On July 22, 2011, a federal appeals court in Washington struck down a rule adopted by the U.S. Securities and Exchange Commission that would have made it easier for shareholders of publicly traded companies to nominate corporate directors. This Corporate Securities Attorney hopes the ruling will encourage the SEC to consider costs and benefits of applying SEC rules to other going-public issues for small companies.
The SEC had put the new rule on hold pending the outcome of the appeal. The rule would have required companies to “include the nominees of significant, long-term shareholders in their proxy materials, alongside the nominees of management.” It was the SEC’s position that proxy access is “designed to facilitate the ability of shareholders to exercise their traditional rights under state law to nominate and elect members to company boards of directors.”
In a unanimous three-judge ruling, the U.S. Court of Appeals for the D.C. Circuit said that the SEC didn’t provide sufficient data to show how the rule would improve board performance and increase shareholder value through the election of dissident nominees.

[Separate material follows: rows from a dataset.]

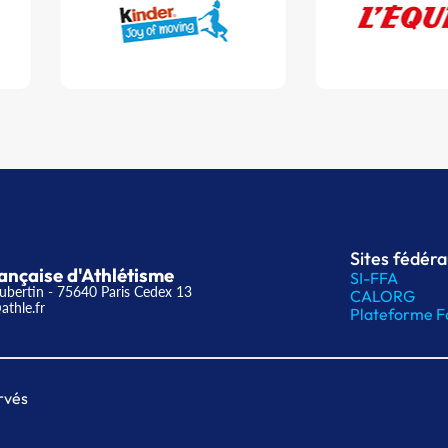
Sites fédér
ançaise d'Athlétisme
SI-FFA
ubertin - 75640 Paris Cedex 13
CALORG
athle.fr
Plateforme F
rvés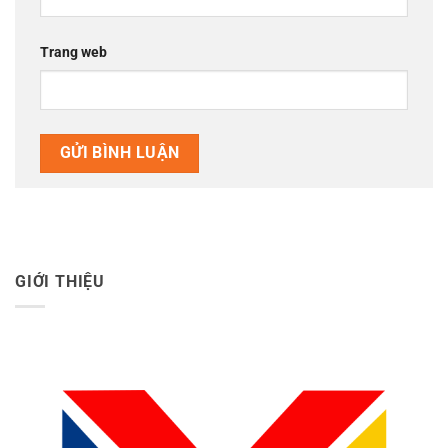
Trang web
GIỚI THIỆU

“By ducking serious evaluation of the costs that could be imposed upon companies from use of the rule by shareholders representing special interests, particularly union and government pension funds, we think the Commission acted arbitrarily,” Judge Douglas Ginsburg said in the ruling, joined by Chief Judge David Sentelle and Judge Janice Rogers Brown. The appeals court also said the SEC had “inconsistently and opportunistically framed the costs and benefits of the rule” and also failed “to respond to substantial problems raised by commenters.”

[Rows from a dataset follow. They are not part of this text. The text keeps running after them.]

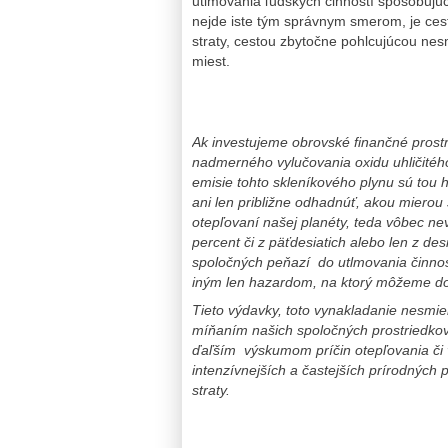
utlmovania ľudských činností spôsobujúc
nejde iste tým správnym smerom, je c
straty, cestou zbytočne pohlcujúcou ne
miest.
Ak investujeme obrovské finančné prostri
nadmerného vylučovania oxidu uhličité
emisie tohto skleníkového plynu sú tou 
ani len približne odhadnúť, akou mierou
otepľovaní našej planéty, teda vôbec ne
percent či z päťdesiatich alebo len z des
spoločných peňazí do utlmovania činnost
iným len hazardom, na ktorý môžeme dopl
Tieto výdavky, toto vynakladanie nesmi
míňaním našich spoločných prostriedkov, 
ďaľším výskumom príčin otepľovania či
intenzívnejších a častejších prírodných
straty.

Meredith Cross, director of the SEC Division of Corporation Finance, said in a prepared statement the appeals court decision was a disappointment. “We are considering our options going forward,” Cross said. “We note that our rule allowing shareholders to submit proposals for proxy access at their companies, which we adopted at the same time, is unaffected by the court’s decision.”
I hope that this decision serves as a reminder to the SEC of the importance of carefully considering costs and benefits of all SEC rules particularly as they apply to small companies going public or that have gone public, whether under Dodd-Frank or otherwise. For example, I think the requirement of smaller companies to provide financial statements in XRBL format would not withstand scrutiny under this analysis. Similarly, I also believe applying the executive compensation disclosure rules of large companies to smaller companies as will be required in 2013 is similarly suspect under a true cost/benefit analysis.